* **TEXT BLOCK**
E. By this explanation, I perceive that the belief of a God is the foundation of all religion. Tell me therefore, if you please, how you can prove the being of a God.

M. By the existence of all things or any one particular thing that hath a being “in heaven above or in the earth beneath or in the waters under the earth.”13 By the clear voice of universal nature that loudly proclaims the power, wisdom, goodness, &c, of the great Creator.14 Thus, as upon the sight of some noble fabric or curious piece of art we justly infer that some wise builder or cunning artificer has been at work, so when we behold this goodly system of beings, we may15 reasonably conclude that there must necessarily be some self-existent eternal Being, by whose almighty power all things are created. And this being is God.

* **WORK INSTRUCTIONS**
- a) Answer these questions about the dialogue:
(i) According to E, what is the foundation of all religion?
(ii) What does the voice of universal nature proclaim, according to M?
(iii) What do we justly infer upon the sight of some noble fabric or curious piece of art?
- b) Can you write out the dialogue between "M. By the existence" and "being is God.", inclusive, replacing "artificer" with "craftsman"?

* **GIVEN DATA**
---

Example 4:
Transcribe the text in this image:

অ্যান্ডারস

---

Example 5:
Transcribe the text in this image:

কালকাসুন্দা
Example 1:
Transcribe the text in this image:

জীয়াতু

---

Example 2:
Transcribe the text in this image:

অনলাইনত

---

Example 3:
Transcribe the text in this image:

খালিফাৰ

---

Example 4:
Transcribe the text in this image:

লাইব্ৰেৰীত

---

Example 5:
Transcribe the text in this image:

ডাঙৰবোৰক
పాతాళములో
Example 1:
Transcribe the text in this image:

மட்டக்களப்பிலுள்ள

...

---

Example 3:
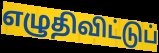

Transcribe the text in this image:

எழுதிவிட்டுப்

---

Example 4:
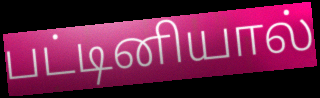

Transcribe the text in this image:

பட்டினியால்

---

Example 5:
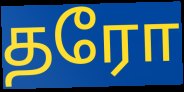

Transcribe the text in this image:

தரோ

...

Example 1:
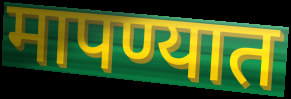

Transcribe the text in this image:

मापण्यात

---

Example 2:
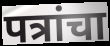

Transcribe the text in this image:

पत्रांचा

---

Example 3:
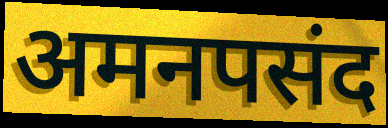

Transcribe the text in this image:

* **IN RESPONSE**
- a)
(i) The belief of a God.
(ii) The power, wisdom, goodness, &c, of the great Creator.
(iii) That some wise builder or cunning artificer has been at work.

- b)
M. By the existence of all things or any one particular thing that hath a being “in heaven above or in the earth beneath or in the waters under the earth.”13 By the clear voice of universal nature that loudly proclaims the power, wisdom, goodness, &c, of the great Creator.14 Thus, as upon the sight of some noble fabric or curious piece of art we justly infer that some wise builder or cunning craftsman has been at work, so when we behold this goodly system of beings, we may15 reasonably conclude that there must necessarily be some self-existent eternal Being, by whose almighty power all things are created. And this being is God.